====== Data supplied ======

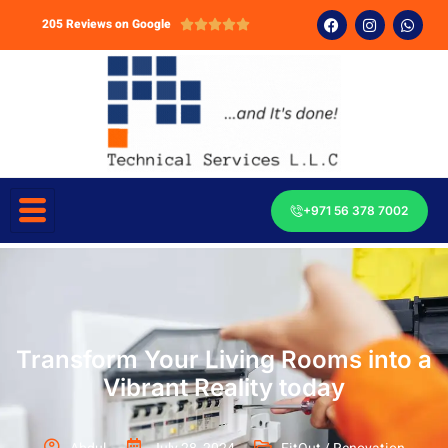
205 Reviews on Google





+971 56 378 7002
Transform Your Living Rooms into a
Vibrant Reality today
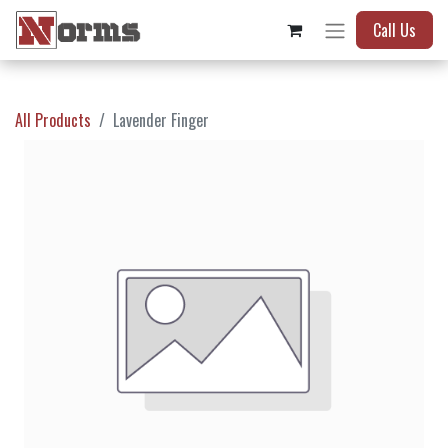
Call Us
All Products
Lavender Finger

======

**Assigned task**
Write out the records above in full and exactly, with no pictures.

**Solution to the problem**
205 Reviews on Google





+971 56 378 7002
Transform Your Living Rooms into a
Vibrant Reality today
Call Us
All Products
Lavender Finger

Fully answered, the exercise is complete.